Region ( MB/jk) Der Brandenburger Wünschewagen, ein speziell umgebauter Krankentransportwagen, ist ein gemeinnütziges Ehrenamtsprojekt des ASB–Landesverbandes Brandenburg e. V. und erfüllt sterbenskranken Menschen jeden Alters mit einer Reise an den Ort ihrer Wahl einen letzten großen Wunsch. Über ein soziales Netzwerk haben Yvonne Scherbatzki, Inhaberin der Suppenbar „Poliwka“ und Sandy Krüger, Inhaberin des Naturkostladens „Priroda“ von diesem Projekt erfahren und waren sofort davon angetan. Die engagierten Burger Unternehmerinnen haben auf ihrem 1. Burger Wichtelmarktes in der vergangenen Vorweihnachtszeit die Besucher fleißig „am Rad drehen“ lassen. Insgesamt 366,36 Euro sind im Spendentopf gelandet. Die Wichtelmarkt‐Organisatorinnen haben die Spendenaktion zum Jahresende 2016 ausklingen lassen und stolze 400 Euro eingesammelt.
In Form eines symbolischen Schecks haben sie am 3.Mai die Summe an Jürgen Haase, ehrenamtlicher Projektleiter und ASB‐Landesgeschäftsführer sowie an Trixi Kaiser‐Klopfleisch und Silke Friese, ehrenamtlicheHelferinnen übergeben. Und es soll nicht die letzte Spende der beiden sein.
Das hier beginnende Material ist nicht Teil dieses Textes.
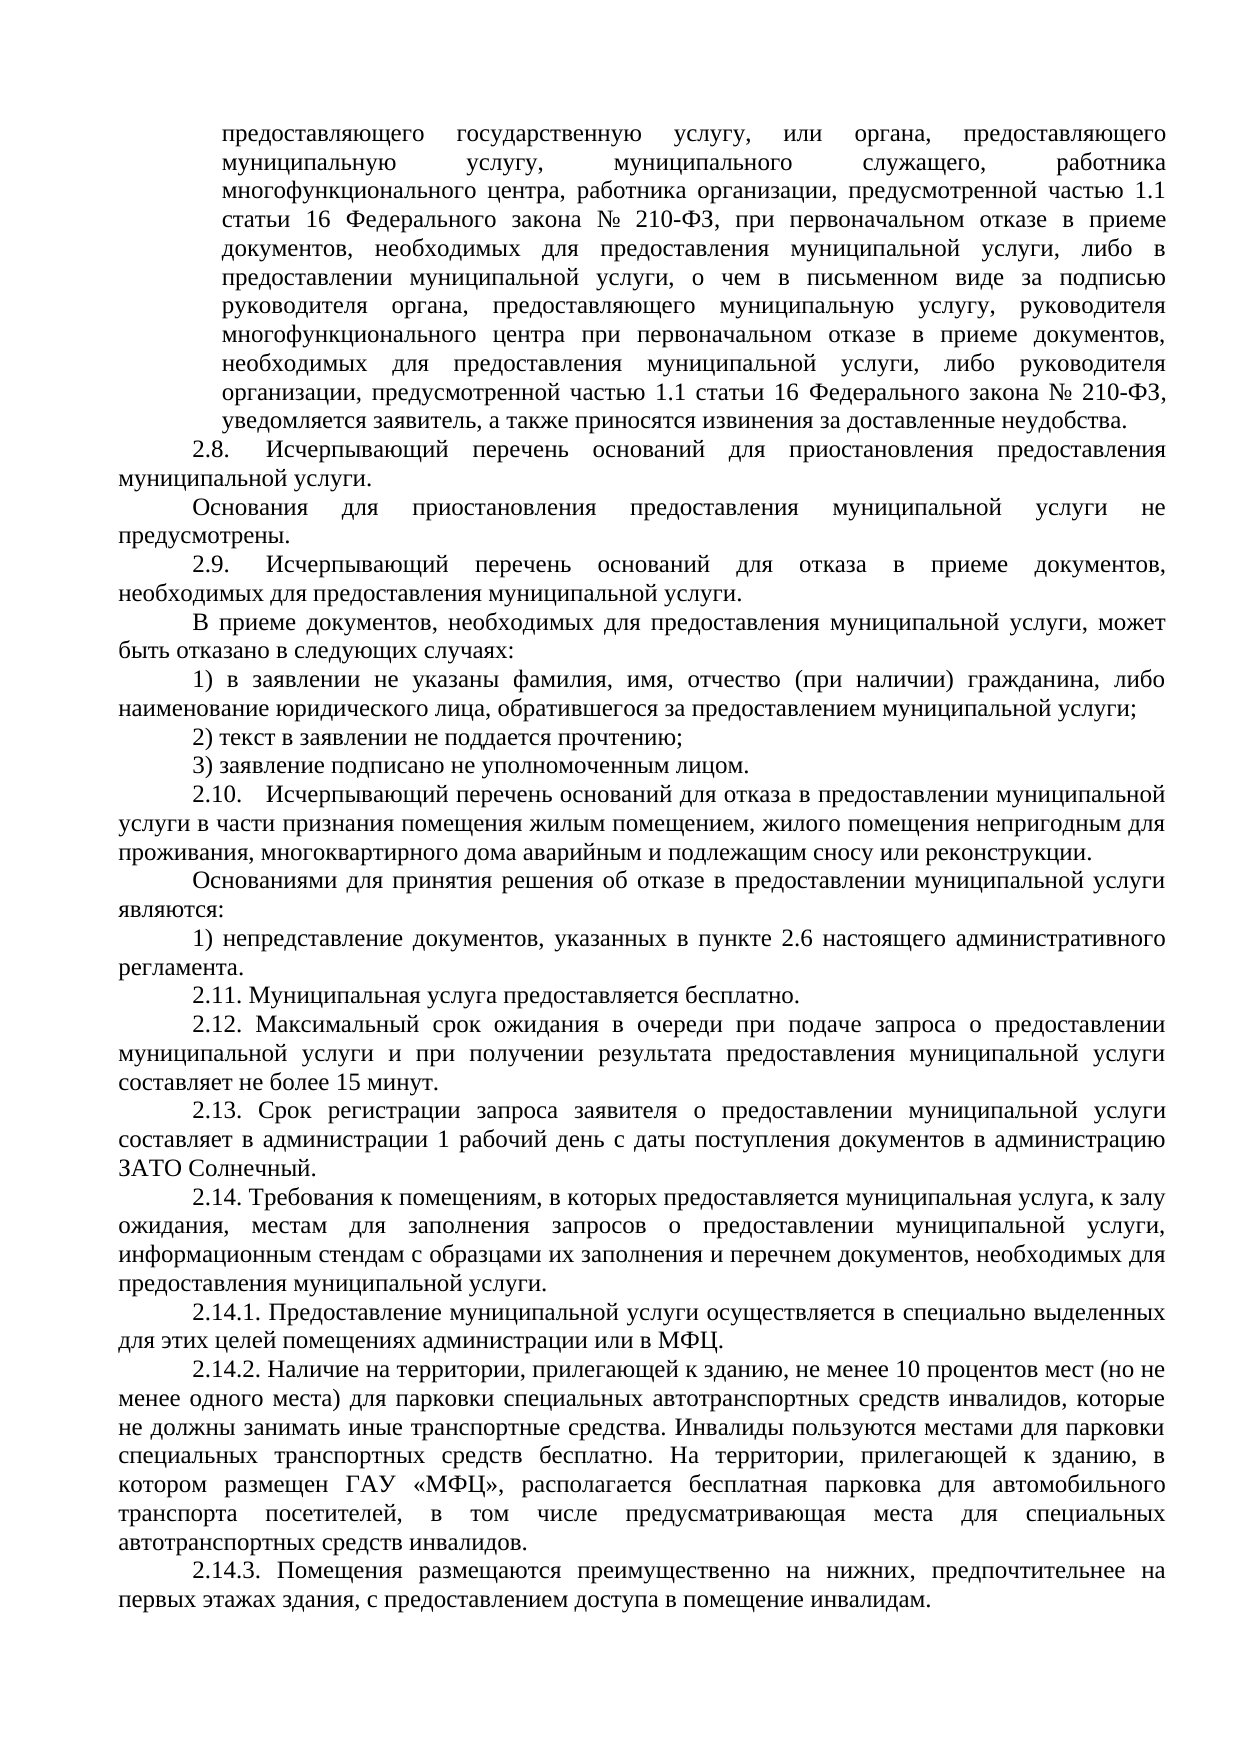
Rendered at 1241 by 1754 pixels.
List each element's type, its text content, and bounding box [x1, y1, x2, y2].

text 2.14.3. Помещения размещаются преимущественно на нижних, предпочтительнее на первых этажах здания, с предоставлением доступа в помещение инвалидам. [118, 1556, 1167, 1613]
text Основания для приостановления предоставления муниципальной услуги не предусмотрены. [118, 492, 1167, 549]
text 2.10. Исчерпывающий перечень оснований для отказа в предоставлении муниципальной услуги в части признания помещения жилым помещением, жилого помещения непригодным для проживания, многоквартирного дома аварийным и подлежащим сносу или реконструкции. [118, 779, 1167, 866]
text 1) непредставление документов, указанных в пункте 2.6 настоящего административного регламента. [118, 923, 1167, 981]
text 3) заявление подписано не уполномоченным лицом. [118, 751, 1167, 779]
text 2.14.1. Предоставление муниципальной услуги осуществляется в специально выделенных для этих целей помещениях администрации или в МФЦ. [118, 1297, 1167, 1354]
text 2.8. Исчерпывающий перечень оснований для приостановления предоставления муниципальной услуги. [118, 434, 1167, 492]
text 2.9. Исчерпывающий перечень оснований для отказа в приеме документов, необходимых для предоставления муниципальной услуги. [118, 549, 1167, 607]
text 1) в заявлении не указаны фамилия, имя, отчество (при наличии) гражданина, либо наименование юридического лица, обратившегося за предоставлением муниципальной услуги; [118, 664, 1167, 722]
title 2.14. Требования к помещениям, в которых предоставляется муниципальная услуга, к залу ожидания, местам для заполнения запросов о предоставлении муниципальной услуги, информационным стендам с образцами их заполнения и перечнем документов, необходимых для предоставления муниципальной услуги. [118, 1182, 1167, 1297]
text 2) текст в заявлении не поддается прочтению; [118, 722, 1167, 751]
text 2.14.2. Наличие на территории, прилегающей к зданию, не менее 10 процентов мест (но не менее одного места) для парковки специальных автотранспортных средств инвалидов, которые не должны занимать иные транспортные средства. Инвалиды пользуются местами для парковки специальных транспортных средств бесплатно. На территории, прилегающей к зданию, в котором размещен ГАУ «МФЦ», располагается бесплатная парковка для автомобильного транспорта посетителей, в том числе предусматривающая места для специальных автотранспортных средств инвалидов. [118, 1354, 1167, 1556]
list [192, 118, 1167, 434]
title 2.13. Срок регистрации запроса заявителя о предоставлении муниципальной услуги составляет в администрации 1 рабочий день с даты поступления документов в администрацию ЗАТО Солнечный. [118, 1096, 1167, 1182]
text Основаниями для принятия решения об отказе в предоставлении муниципальной услуги являются: [118, 866, 1167, 923]
title 2.11. Муниципальная услуга предоставляется бесплатно. [118, 981, 1167, 1009]
title 2.12. Максимальный срок ожидания в очереди при подаче запроса о предоставлении муниципальной услуги и при получении результата предоставления муниципальной услуги составляет не более 15 минут. [118, 1009, 1167, 1096]
text В приеме документов, необходимых для предоставления муниципальной услуги, может быть отказано в следующих случаях: [118, 607, 1167, 664]
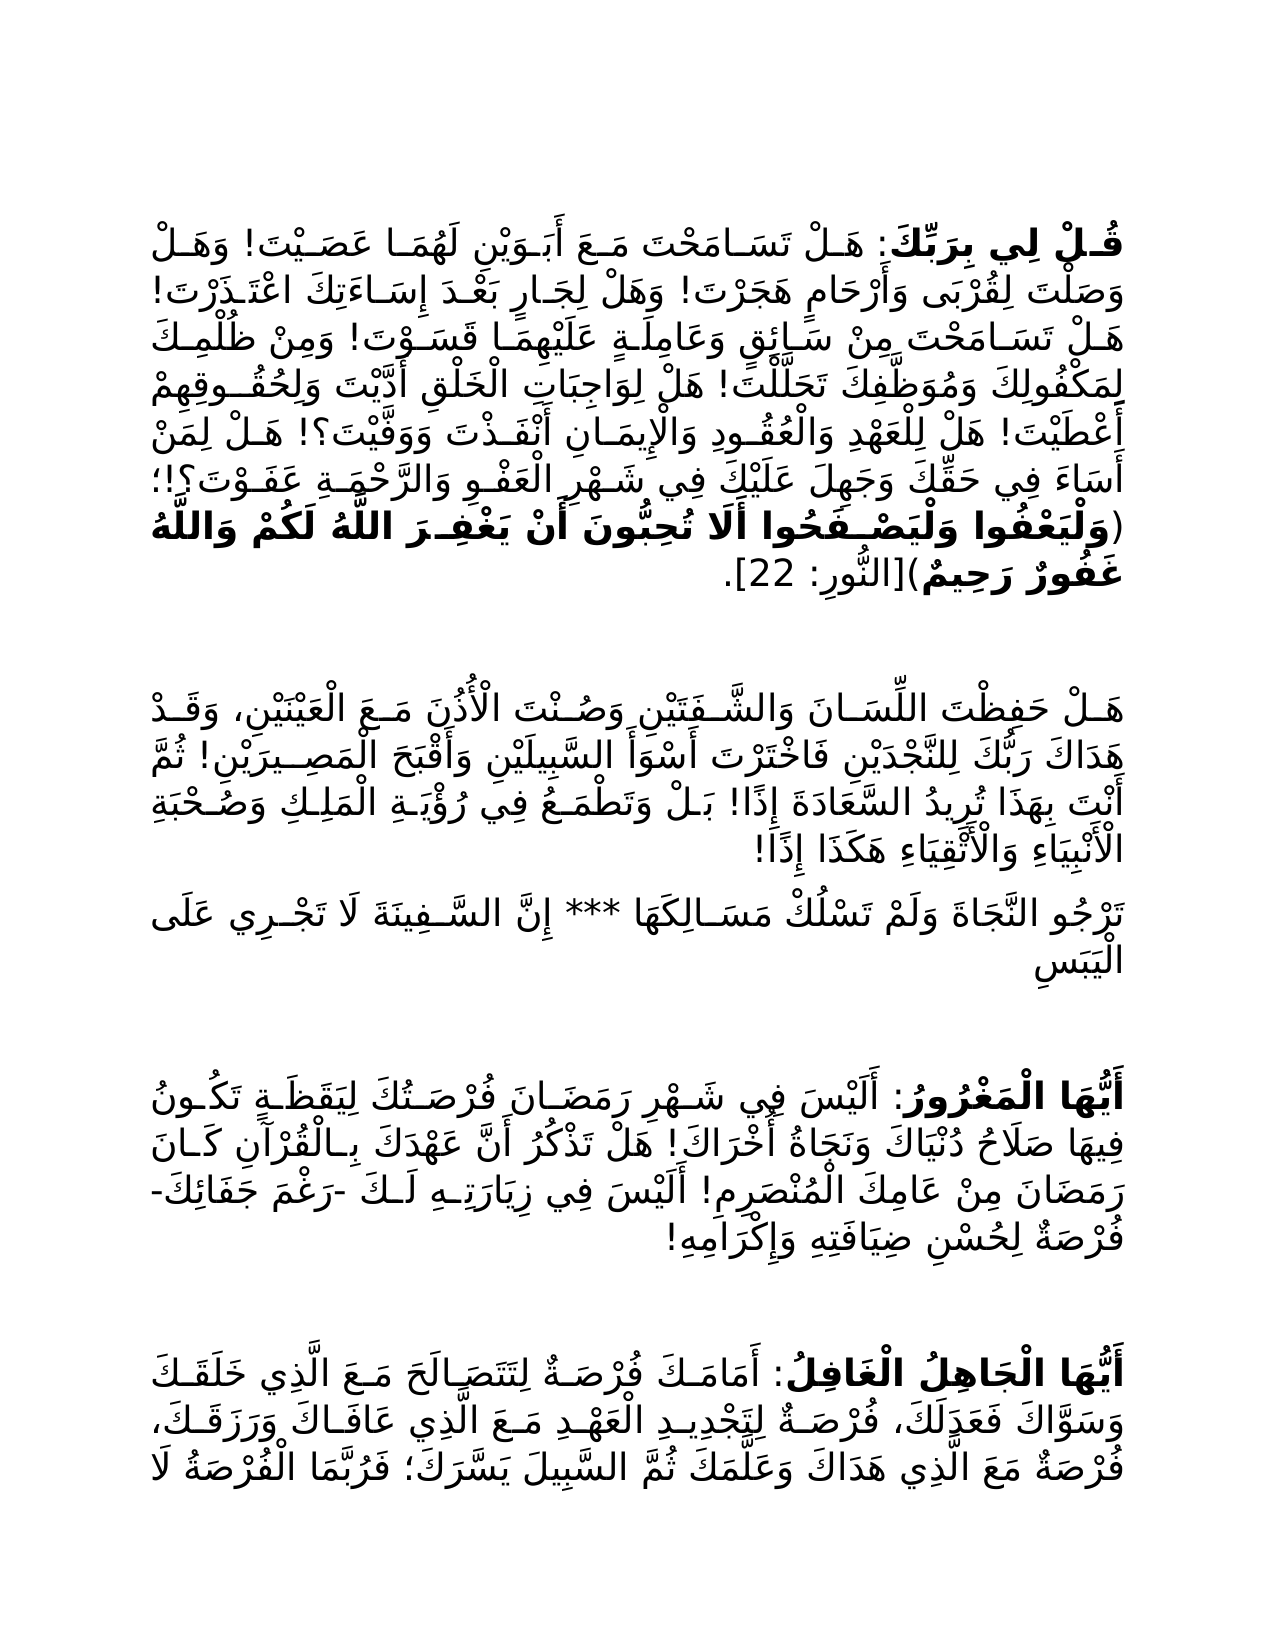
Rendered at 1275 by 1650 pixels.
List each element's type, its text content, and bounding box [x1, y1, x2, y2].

text تَرْجُو النَّجَاةَ وَلَمْ تَسْلُكْ مَسَالِكَهَا *** إِنَّ السَّفِينَةَ لَا تَجْرِي عَلَى الْيَبَسِ [150, 892, 1125, 983]
text قُلْ لِي بِرَبِّكَ: هَلْ تَسَامَحْتَ مَعَ أَبَوَيْنِ لَهُمَا عَصَيْتَ! وَهَلْ وَصَلْتَ لِقُرْبَى وَأَرْحَامٍ هَجَرْتَ! وَهَلْ لِجَارٍ بَعْدَ إِسَاءَتِكَ اعْتَذَرْتَ! هَلْ تَسَامَحْتَ مِنْ سَائِقٍ وَعَامِلَةٍ عَلَيْهِمَا قَسَوْتَ! وَمِنْ ظُلْمِكَ لِمَكْفُولِكَ وَمُوَظَّفِكَ تَحَلَّلْتَ! هَلْ لِوَاجِبَاتِ الْخَلْقِ أَدَّيْتَ وَلِحُقُوقِهِمْ أَعْطَيْتَ! هَلْ لِلْعَهْدِ وَالْعُقُودِ وَالْإِيمَانِ أَنْفَذْتَ وَوَفَّيْتَ؟! هَلْ لِمَنْ أَسَاءَ فِي حَقِّكَ وَجَهِلَ عَلَيْكَ فِي شَهْرِ الْعَفْوِ وَالرَّحْمَةِ عَفَوْتَ؟!؛ (وَلْيَعْفُوا وَلْيَصْفَحُوا أَلَا تُحِبُّونَ أَنْ يَغْفِرَ اللَّهُ لَكُمْ وَاللَّهُ غَفُورٌ رَحِيمٌ)[النُّورِ: 22]. [150, 222, 1125, 595]
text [150, 1351, 1125, 1489]
text هَلْ حَفِظْتَ اللِّسَانَ وَالشَّفَتَيْنِ وَصُنْتَ الْأُذُنَ مَعَ الْعَيْنَيْنِ، وَقَدْ هَدَاكَ رَبُّكَ لِلنَّجْدَيْنِ فَاخْتَرْتَ أَسْوَأَ السَّبِيلَيْنِ وَأَقْبَحَ الْمَصِيرَيْنِ! ثُمَّ أَنْتَ بِهَذَا تُرِيدُ السَّعَادَةَ إِذًا! بَلْ وَتَطْمَعُ فِي رُؤْيَةِ الْمَلِكِ وَصُحْبَةِ الْأَنْبِيَاءِ وَالْأَتْقِيَاءِ هَكَذَا إِذًا! [150, 687, 1125, 872]
text أَيُّهَا الْمَغْرُورُ: أَلَيْسَ فِي شَهْرِ رَمَضَانَ فُرْصَتُكَ لِيَقَظَةٍ تَكُونُ فِيهَا صَلَاحُ دُنْيَاكَ وَنَجَاةُ أُخْرَاكَ! هَلْ تَذْكُرُ أَنَّ عَهْدَكَ بِالْقُرْآنِ كَانَ رَمَضَانَ مِنْ عَامِكَ الْمُنْصَرِمِ! أَلَيْسَ فِي زِيَارَتِهِ لَكَ -رَغْمَ جَفَائِكَ- فُرْصَةٌ لِحُسْنِ ضِيَافَتِهِ وَإِكْرَامِهِ! [150, 1074, 1125, 1259]
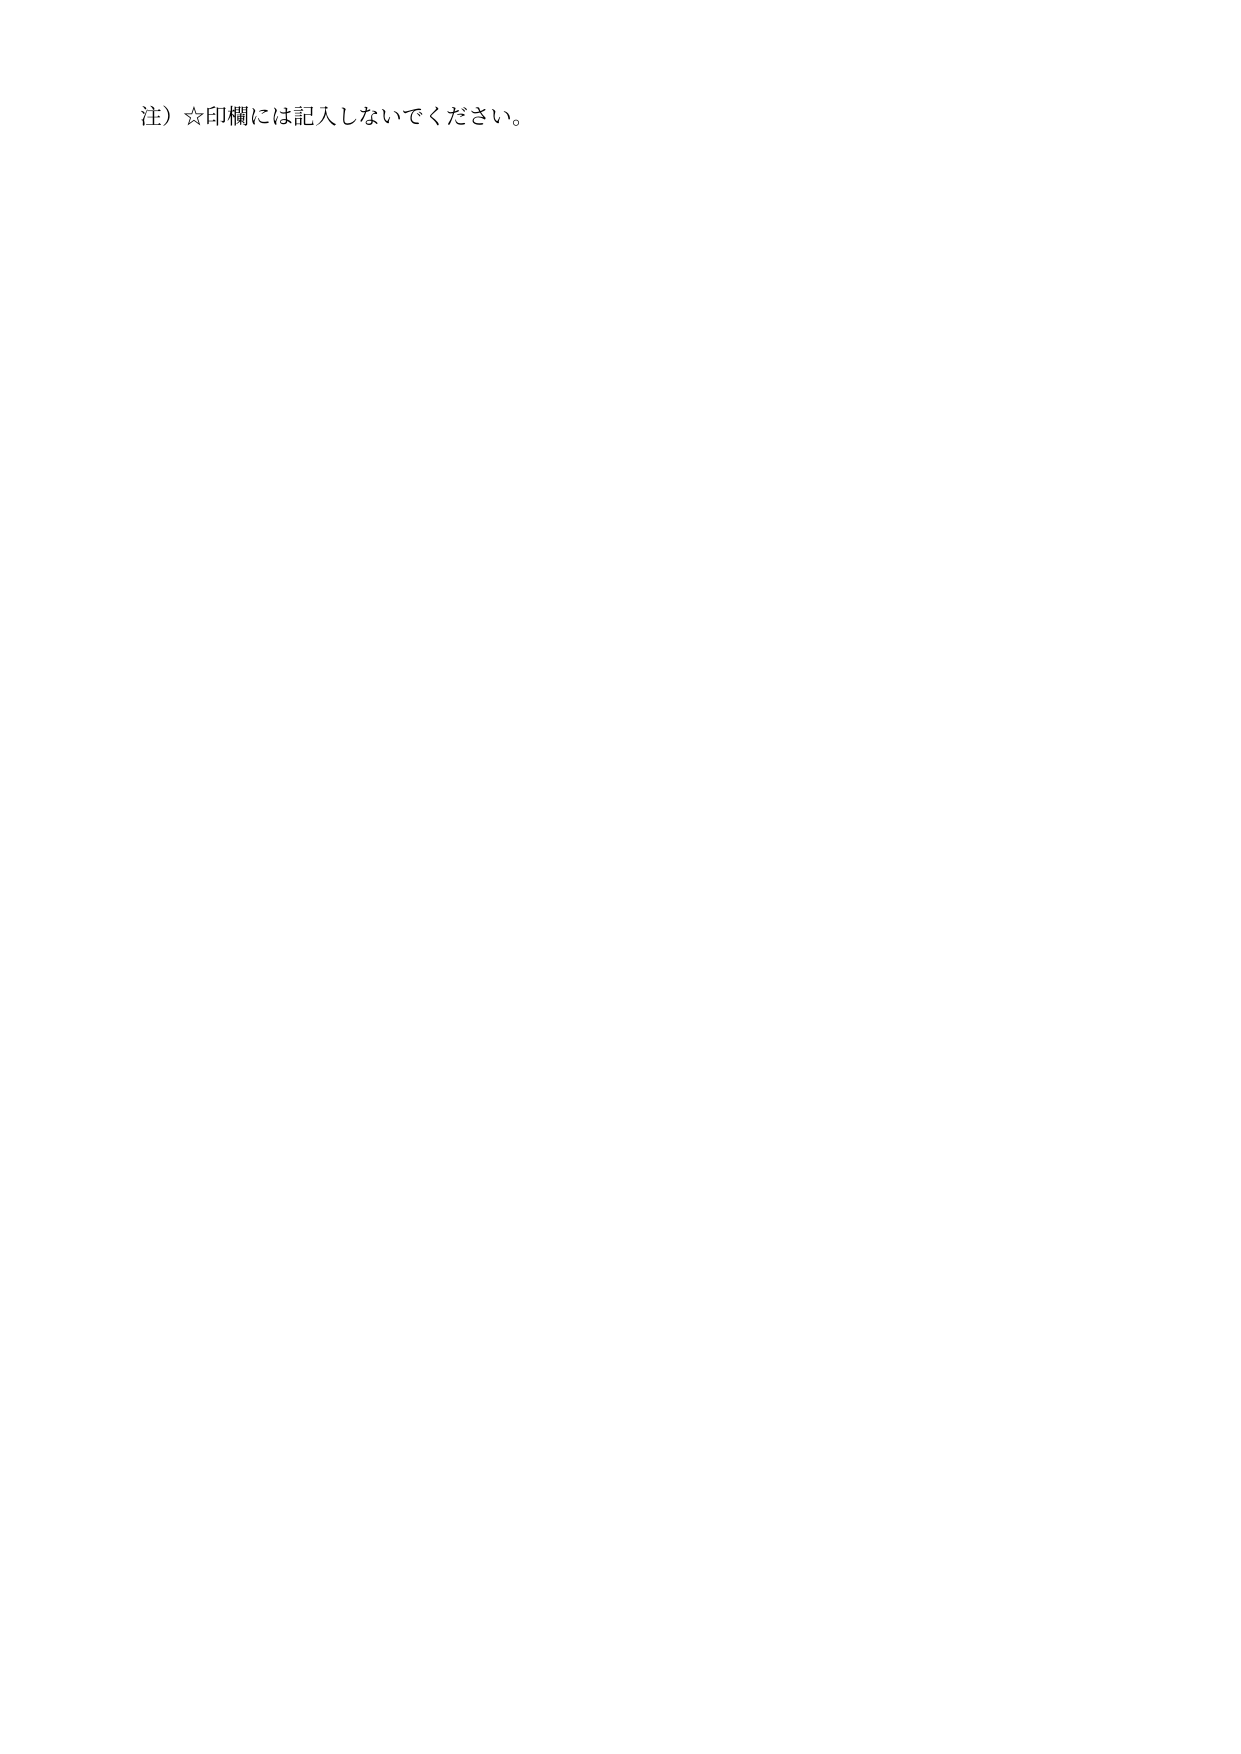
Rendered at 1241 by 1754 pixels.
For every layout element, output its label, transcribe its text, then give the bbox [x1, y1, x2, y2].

text 注）☆印欄には記入しないでください。 [118, 95, 1122, 135]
Als kleine Dankesgeste überreichte Trixi Kaiser‐Klopfleisch handgefertigte „Wünschewagen‐Mäuse“, die eine Cottbusser Seniorengruppe häkelte. Die liebevoll umhäkelten Nussschalen im Wünschewagenblau freuen sich stets auf ihre neuen Besitzer und umgekehrt. „Mäuse gegen Mäuse“ sozusagen. Jürgen Haase: „Das Wünschewagenteam bedankt sich sehr herzlich bei Yvonne Scherbatzki und Sandy Krüger. Wir freuen uns sehr, dass sie das Projekt auch weiterhin unterstützen möchten. Der Wünschewagen braucht viele engagierte Partner an seiner Seite, damit er weiterhin von Fahrt zu Fahrt rollen kann. So unterstützen im Süden Brandenburgs auch die regionalen ASB Gliederungen aus Lübben, Lübbenau/Vetschau, Cottbus und Senftenberg unser brandenburgweit einmaliges Projekt.“
Elf Wunschfahrten wurden seit dem Start im September 2016 bereits realisiert, acht weitere sind geplant.